Global cost of dementia

A recent report from London-based organization Alzheimer's Disease International has found the global cost of dementia will exceed $604 billion this year, roughly one percent of the world's gross domestic product.

According to this report (the World Alzheimer Report 2010), if dementia care were a country, it would be the world's 18th largest economy and if it were a company it would be the world's largest by annual revenue, beating out retail giant Wal-Mart and Exxon Mobil.

These are numbers that grab our attention. Dementia, caused by several disorders and most commonly Alzheimer's disease, is on the rise as the world's population ages. What are we as individual nations and as a global society doing about it?

Right now it is estimated 35 million people have dementia worldwide and the figure is expected to double every 20 years and the costs will rise accordingly. Researchers believe the global cost of caring for those with dementia will surpass $1 trillion by 2030.
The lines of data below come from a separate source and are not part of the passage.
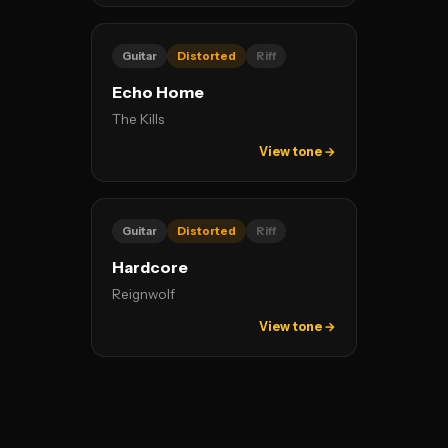
Guitar
Distorted
Riff
Echo Home
The Kills
View tone →
Guitar
Distorted
Riff
Hardcore
Reignwolf
View tone →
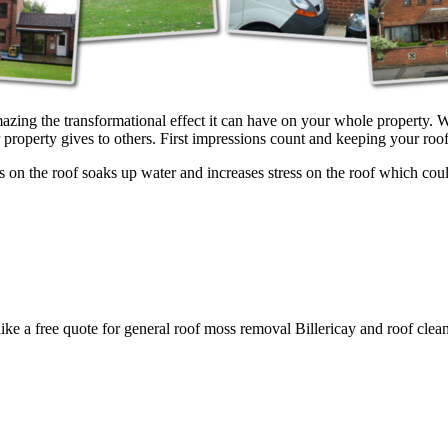
azing the transformational effect it can have on your whole property. W
property gives to others. First impressions count and keeping your roof 
on the roof soaks up water and increases stress on the roof which could 
like a free quote for general roof moss removal Billericay and roof clean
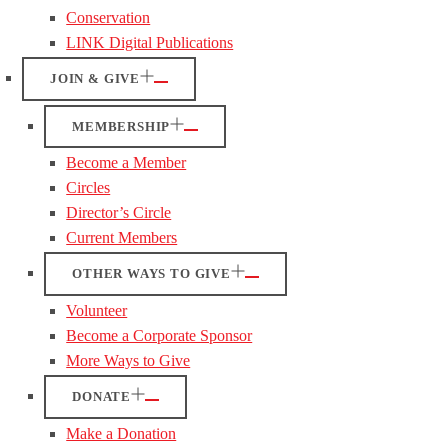
Conservation
LINK Digital Publications
JOIN & GIVE
MEMBERSHIP
Become a Member
Circles
Director’s Circle
Current Members
OTHER WAYS TO GIVE
Volunteer
Become a Corporate Sponsor
More Ways to Give
DONATE
Make a Donation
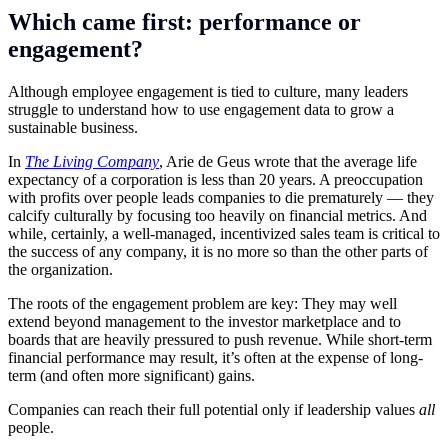
Which came first: performance or
engagement?
Although employee engagement is tied to culture, many leaders
struggle to understand how to use engagement data to grow a
sustainable business.
In
The Living Company
, Arie de Geus wrote that the average life
expectancy of a corporation is less than 20 years. A preoccupation
with profits over people leads companies to die prematurely — they
calcify culturally by focusing too heavily on financial metrics. And
while, certainly, a well-managed, incentivized sales team is critical to
the success of any company, it is no more so than the other parts of
the organization.
The roots of the engagement problem are key: They may well
extend beyond management to the investor marketplace and to
boards that are heavily pressured to push revenue. While short-term
financial performance may result, it’s often at the expense of long-
term (and often more significant) gains.
Companies can reach their full potential only if leadership values
all
people.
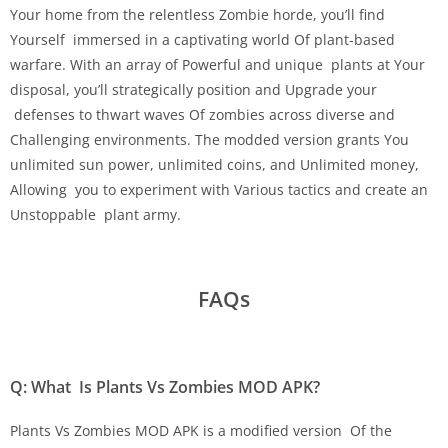
Your home from the relentless Zombie horde, you’ll find
Yourself immersed in a captivating world Of plant-based
warfare. With an array of Powerful and unique plants at Your
disposal, you’ll strategically position and Upgrade your
defenses to thwart waves Of zombies across diverse and
Challenging environments. The modded version grants You
unlimited sun power, unlimited coins, and Unlimited money,
Allowing you to experiment with Various tactics and create an
Unstoppable plant army.
FAQs
Q: What Is Plants Vs Zombies MOD APK?
Plants Vs Zombies MOD APK is a modified version Of the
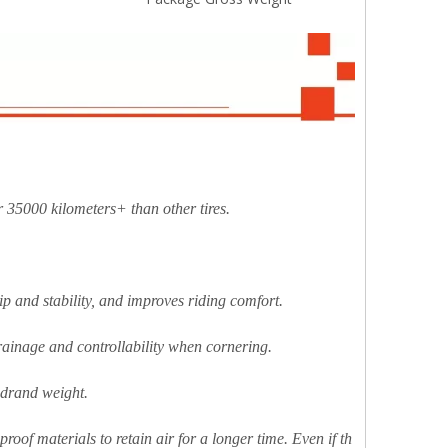
 35000 kilometers+ than other tires.
ip and stability, and improves riding comfort.
 drainage and controllability when cornering.
ndrand weight.
-proof materials to retain air for a longer time. Even if th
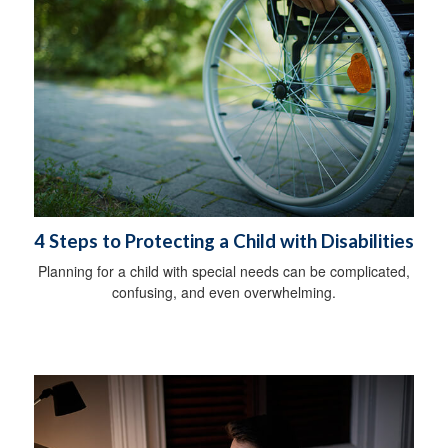
4 Steps to Protecting a Child with Disabilities
Planning for a child with special needs can be complicated,
confusing, and even overwhelming.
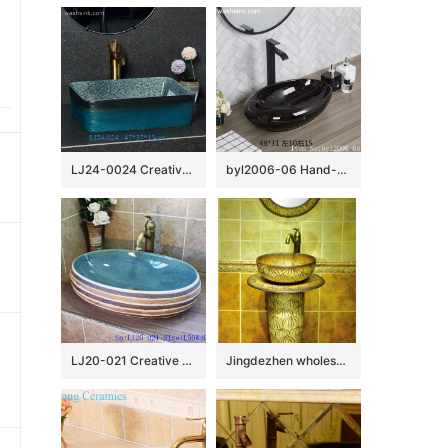
LJ24-0024 Creative black and blue gradient ceramic bathroom wash basin
byl2006-06 Hand-made oval wash basin with light black and white silk glazed
LJ20-021 Creative bird and lotus decorative round ceramic washbasin
Jingdezhen wholesale wood color with hand carved steamed bun pattern pedestal basin SJJY-1526-63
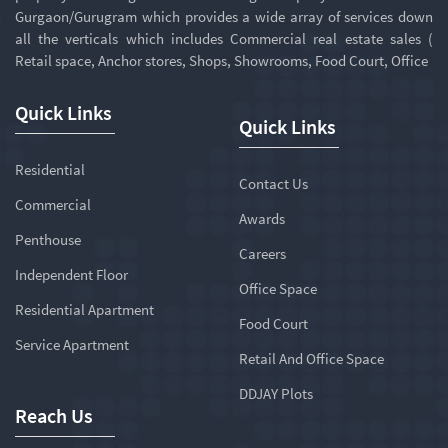
Gurgaon/Gurugram which provides a wide array of services down
all the verticals which includes Commercial real estate sales (
Retail space, Anchor stores, Shops, Showrooms, Food Court, Office
Quick Links
Quick Links
Residential
Contact Us
Commercial
Awards
Penthouse
Careers
Independent Floor
Office Space
Residential Apartment
Food Court
Service Apartment
Retail And Office Space
DDJAY Plots
Reach Us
Not surprisingly, 70 percent of these costs are paid in North America and Western Europe. Costs are attributed to informal care by family members, direct costs of social care by community professionals and residential home settings and direct medical costs.

This report emphasized the importance for countries and the world to make dementia a priority when creating health care policy in the coming years. Few countries have strategies in place to deal with the quickly increasing numbers of individuals experiencing dementia.

While England, France and Australia do have these policy strategies in place, both Canada and the US do not. This is in spite of the fact that the US is currently ranked as the highest when it comes to the cost of caring for a person with dementia.

In our own country, the Alzheimer's Society and other advocates have been pushing for a federal strategy on dementia care for some time. In a 2009 analysis, the Canadian Institute for Health Information found that dementia accounted for nearly a quarter of all acute care hospitalizations even while finding such hospitalizations were often longer than necessary or not appropriate for meeting the ongoing care needs of those with dementia. We simply do not have the resources to continue dealing with dementia in an ad-hoc way. As the numbers of patients increase, it is becoming increasingly clear we need a comprehensive federal strategy for dementia care.

Ongoing research into treatments and prevention will also need to be one of the cornerstones of any strategy as there is currently no satisfactory treatment solution for those living with dementia.